E Giorgio GORI è impegnato a farlo, lavorando sulle tematiche emergenti e sui problemi antichi e magari di sempre, ma riuscendo a trovare parole nuove per stimolare il nostro impegno.

Sono nuove parole che motivano e mobilitano la nostra coscienza.

Ve ne riporto qualcuna così come l’ho fissata nei miei appunti.
Per esempio, #CRESCITA: che si basa sul #LAVORO, da dove passano i #SOGNI, le #ASPIRAZIONI, il #BENESSERE e la #SICUREZZA delle persone.
#DIRITTO allo studio e #FORMAZIONE.
#INCLUSIONE, come atteggiamento guida nei confronti delle persone anziane e delle nuove fragilità, delle condizioni dei migranti, verso i giovani e le loro esigenze di socialità, includere i ragazzi nel mondo della scuola, e così via.

Ma ho sentito anche parole nuove sul #METODO con cui declinare i valori stessi della politica.
#LAICITÀ, innanzitutto. Che vuol dire zero discriminazioni, rispetto delle diverse fedi religiose; e quindi vuol dire anche accoglienza, integrazione.
#LEGALITÀ. Che vuol dire onestà nel lavoro, trasparenza della pubblica amministrazione, e dei comportamenti dei politici.
#SEMPLIFICAZIONE. Un concetto finora abusato ma mai pienamente applicato; un concetto che arriva dappertutto, dalle istituzioni alle imprese ai singoli cittadini: è semplificando che si attua la trasparenza.

GORI quindi non si presta al gioco delle promesse elettoralistiche, dei programmi roboanti costruiti sul nulla.
Nelle sue argomentazioni c’è invece una attenzione al particolare, al quotidiano, che le carica soprattutto di concretezza.

In questo modo GORI sta facendo nei suoi interventi un paziente ma bellissimo lavoro per ridare senso alle parole; parole che nella legislatura appena conclusa sono state stravolte e bistrattate.

La cosiddetta ‘riforma’ sanitaria, per esempio. Con un risultato così lontano dal significato di ‘riforma’ che lo stesso centrodestra già in partenza ha dovuto cambiare termine, chiamandola ‘evoluzione’ del sistema sanitario.

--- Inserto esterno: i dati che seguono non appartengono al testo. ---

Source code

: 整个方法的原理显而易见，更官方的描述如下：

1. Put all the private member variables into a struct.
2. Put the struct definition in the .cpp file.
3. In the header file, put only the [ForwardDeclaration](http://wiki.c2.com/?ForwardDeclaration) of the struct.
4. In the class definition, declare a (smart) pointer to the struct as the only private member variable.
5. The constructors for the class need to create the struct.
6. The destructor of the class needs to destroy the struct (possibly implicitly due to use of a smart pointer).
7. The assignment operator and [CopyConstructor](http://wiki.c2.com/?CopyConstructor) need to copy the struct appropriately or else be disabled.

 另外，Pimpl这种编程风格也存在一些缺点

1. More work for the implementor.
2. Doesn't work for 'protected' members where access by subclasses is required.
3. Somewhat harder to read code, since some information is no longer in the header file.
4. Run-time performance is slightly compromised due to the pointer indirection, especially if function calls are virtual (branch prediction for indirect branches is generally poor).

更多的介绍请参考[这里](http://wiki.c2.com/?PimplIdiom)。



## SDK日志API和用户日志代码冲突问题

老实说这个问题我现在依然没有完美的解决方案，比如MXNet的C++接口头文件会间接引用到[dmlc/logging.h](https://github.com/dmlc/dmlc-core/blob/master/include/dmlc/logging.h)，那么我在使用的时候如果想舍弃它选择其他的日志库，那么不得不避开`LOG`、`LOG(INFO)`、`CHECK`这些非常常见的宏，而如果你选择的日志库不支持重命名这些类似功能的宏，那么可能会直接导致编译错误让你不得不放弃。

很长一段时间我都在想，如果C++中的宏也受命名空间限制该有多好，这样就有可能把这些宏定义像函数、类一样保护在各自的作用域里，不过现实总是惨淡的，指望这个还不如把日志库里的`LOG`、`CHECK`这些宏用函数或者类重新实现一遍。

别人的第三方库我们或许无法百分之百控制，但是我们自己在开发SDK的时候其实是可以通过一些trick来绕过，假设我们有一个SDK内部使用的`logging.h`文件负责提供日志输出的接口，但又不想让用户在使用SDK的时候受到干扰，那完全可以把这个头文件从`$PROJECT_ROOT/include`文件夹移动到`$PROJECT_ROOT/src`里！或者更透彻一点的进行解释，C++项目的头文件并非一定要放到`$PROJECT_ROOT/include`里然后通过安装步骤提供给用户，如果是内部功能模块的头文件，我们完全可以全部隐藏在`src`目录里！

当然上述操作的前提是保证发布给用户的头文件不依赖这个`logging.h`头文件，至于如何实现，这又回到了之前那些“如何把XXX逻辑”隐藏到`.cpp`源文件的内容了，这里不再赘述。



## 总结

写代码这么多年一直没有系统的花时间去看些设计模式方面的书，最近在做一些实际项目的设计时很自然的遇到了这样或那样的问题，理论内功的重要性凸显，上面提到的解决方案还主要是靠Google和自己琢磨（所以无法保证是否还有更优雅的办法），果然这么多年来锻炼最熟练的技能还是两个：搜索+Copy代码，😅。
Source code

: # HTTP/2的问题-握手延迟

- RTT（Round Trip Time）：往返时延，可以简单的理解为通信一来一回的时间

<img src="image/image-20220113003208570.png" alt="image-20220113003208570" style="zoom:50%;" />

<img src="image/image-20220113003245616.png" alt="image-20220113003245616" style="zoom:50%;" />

Si è fatto, cioè, il contrario di quello che si è detto: si è parlato di meno ospedali e medicina del territorio, e siamo arrivati al contrario che tra un pò ospedalizziamo anche i malati cronici…

Anche qui, sulla sanità, occorrono parole nuove.

E Giorgio GORI le sta pronunciando, costruendo, un discorso dopo l’altro, un nuovo vocabolario, il suo vocabolario: tutti quanti dobbiamo impegnarci affinchè esso possa diventare, dopo il 4 marzo, la nuova lingua della Regione Lombardia.